Il ferma les yeux, posa la boule contre son front et guetta la réponse avec une certaine impatience. Celle-ci ne tarda pas à s'afficher. Hazel vit le garçonnet blêmir et son visage se contracta sous l'effet de la colère. Il poussa un cri furieux et d'un geste rageur, lança la boule magique en direction du parterre de fleurs. La boule cogna contre un rondin qu'elle dégomma avant de se perdre au milieu des myosotis. Pestant contre cette idiotie moldue, il se recroquevilla, sa tête cachée au creux de ses avant-bras, ses cheveux sales formant une nouvelle barrière entre lui et le monde extérieur.
Hazel se leva et alla chercher la boule magique. Elle la ramassa et lut la réponse moqueuse et ô combien cruelle : N'y compte pas. Elle entendit les reniflements que le jeune garçon tentait à grand-peine de retenir. Elle se pencha et cueillit une poignée de fleurs bleues.

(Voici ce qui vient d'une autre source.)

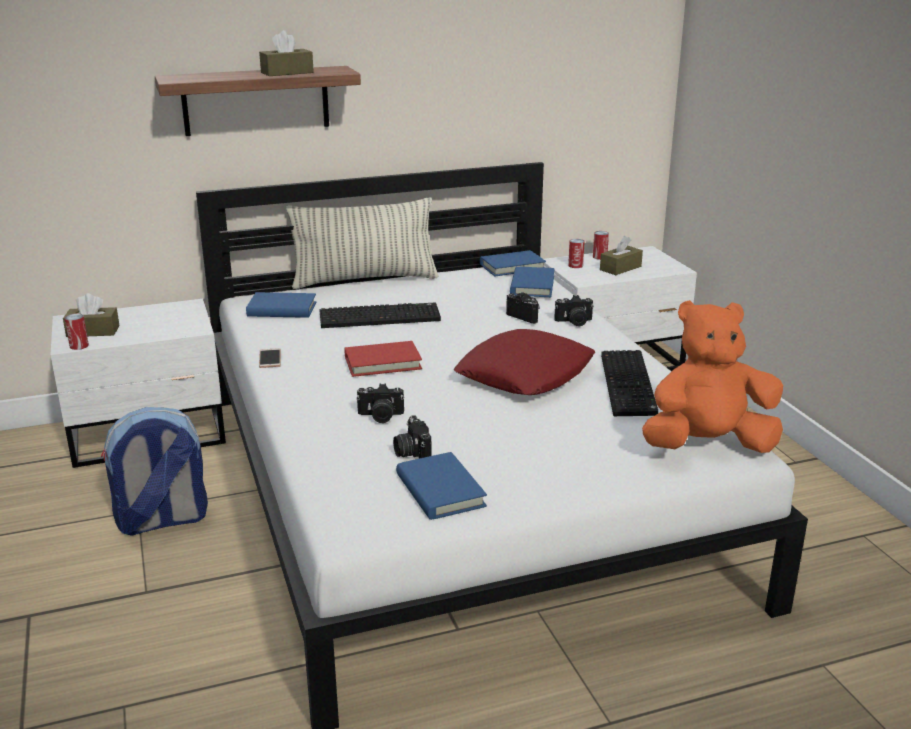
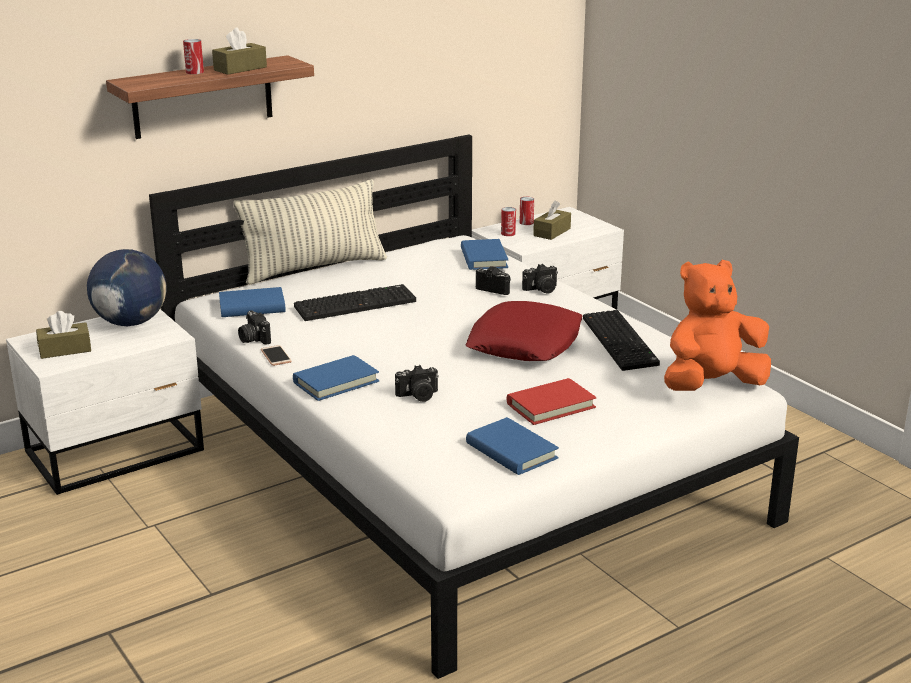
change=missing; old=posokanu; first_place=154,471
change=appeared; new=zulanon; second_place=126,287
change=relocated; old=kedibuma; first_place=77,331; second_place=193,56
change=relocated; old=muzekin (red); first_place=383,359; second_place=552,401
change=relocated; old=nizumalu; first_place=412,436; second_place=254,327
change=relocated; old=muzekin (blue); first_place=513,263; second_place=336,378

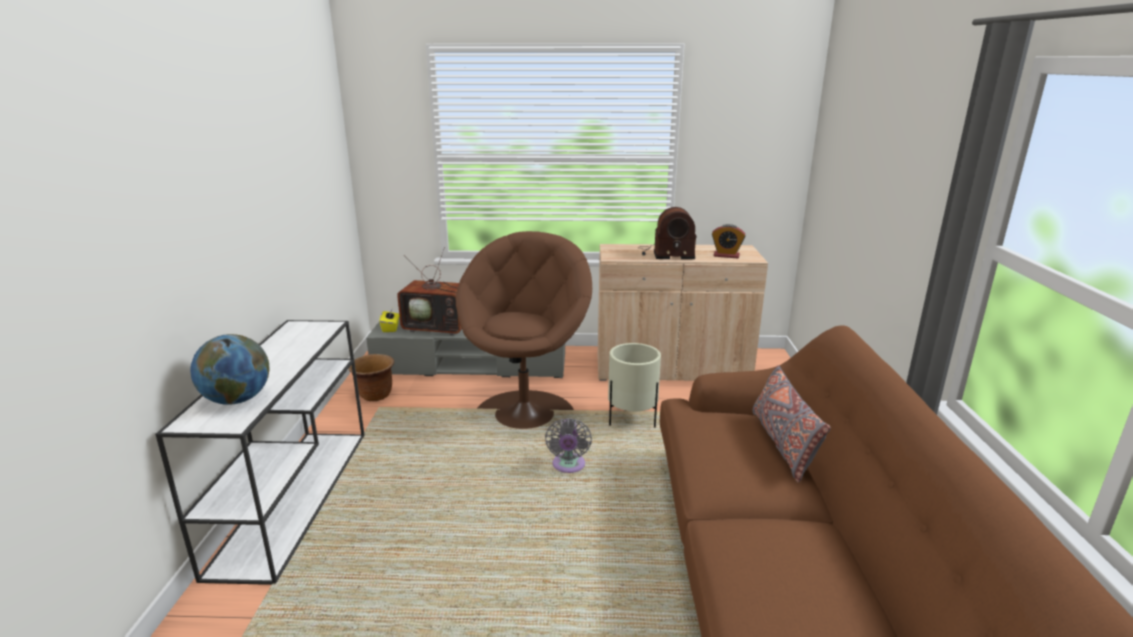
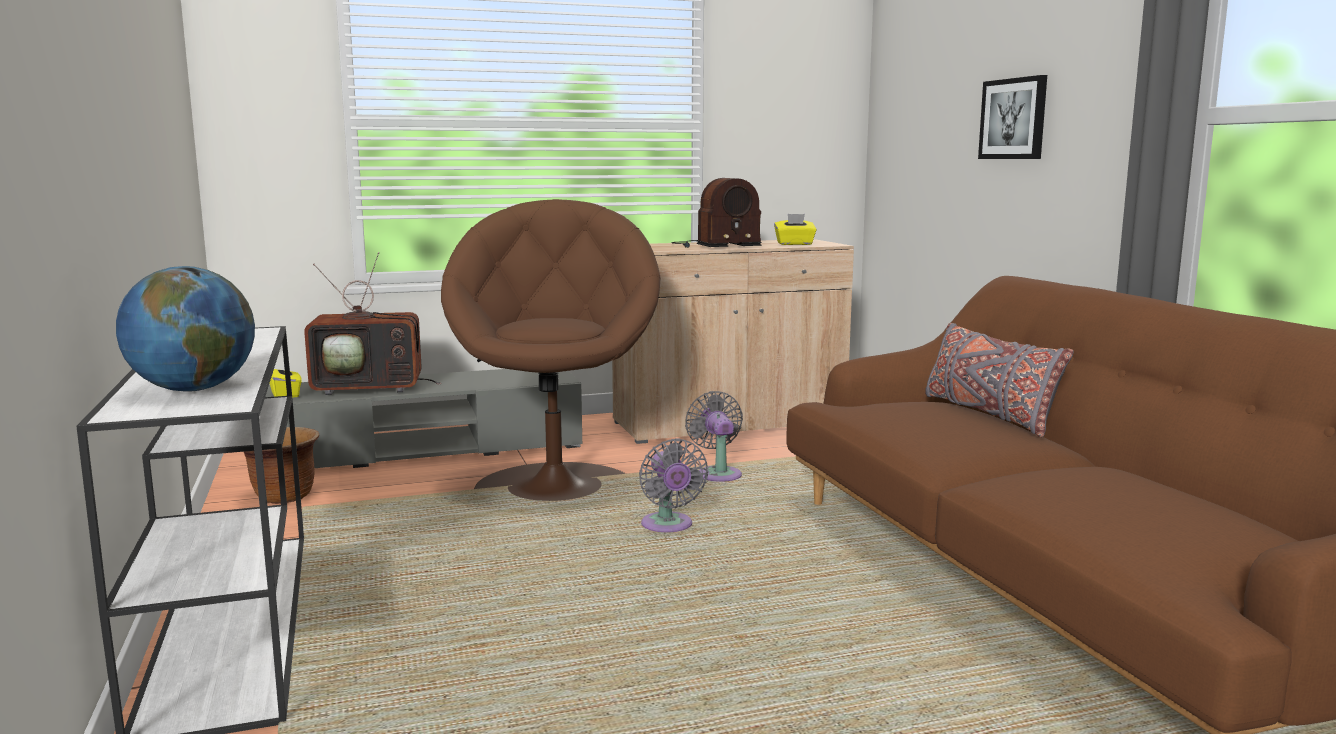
change=appeared; new=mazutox; second_place=1012,117
change=exchanged; old=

Elle revint vers le jeune Severus et dut réfréner son désir de s'agenouiller face à lui et de le prendre dans ses bras ; elle se contenta, avec maladresse, de déposer les myosotis et la boule magique à ses pieds. Elle s'écarta. Il releva le menton avec lenteur. Le garçonnet, la morve glissant de son nez, cligna des paupières, regarda les petites fleurs avant de jeter un regard à la silhouette se dessinant face à lui, il avait bien du mal à distinguer ses traits à cause de la lueur aveuglante du soleil mourant à l'horizon. Il crut cependant percevoir une chevelure rousse.
- Lily ? murmura-t-il en se redressant.
Hazel, comprenant que le jeune Severus commençait à la voir, fut saisie de panique. Elle tourna s'apprêtait à tourner les talons pour s'enfuir lorsqu'une main s'abattit sur son épaule. La scène se figea.
Une voix, celle d'un Rogue adulte, se glissa dans son oreille:
- Répétez, Evans, Fractae Fidelitas.
Hazel secoua la tête, refusant d'obéir à l'ordre donné, les yeux rivés au petit garçon sanglotant qui aurait pu, en d'autres temps, devenir un ami.
- Evans ! Si vous ne prononcez pas ce maudit sort, nous ne pourrons pas nous libérer de ce maudit Pacte !
La jeune fille renifla avec force et détourna son regard du jeune garçon. Elle prit une profonde inspiration et prononça le sort libérateur:
- Fractae Fidelitas.
Le souvenir se brisa, devenant des pétales de myosotis tourbillonnant.
Hazel se retrouva allongée sous le dôme lumineux, diminuant en intensité, dans la cave du Léthé. Les images passées et présentes qu'elle partageait avec Rogue s'effacèrent. Quand elle ouvrit les yeux, seuls ses pensées et ses souvenirs occupaient son esprit. Elle se redressa avec lenteur, le cœur battant, ses doigts enserrant sa baguette. Elle jeta un regard au maître des potions qui s'était relevé. Il se contenta de lui lancer un regard indifférent. Sa baguette glissa de ses doigts. Hazel porta les mains à son visage et se mit à pleurer. Elle était redevenue une simple petite sorcière de douze ans, devant à présent vivre avec le triste souvenir de sa mère et le poids de quelques mensonges.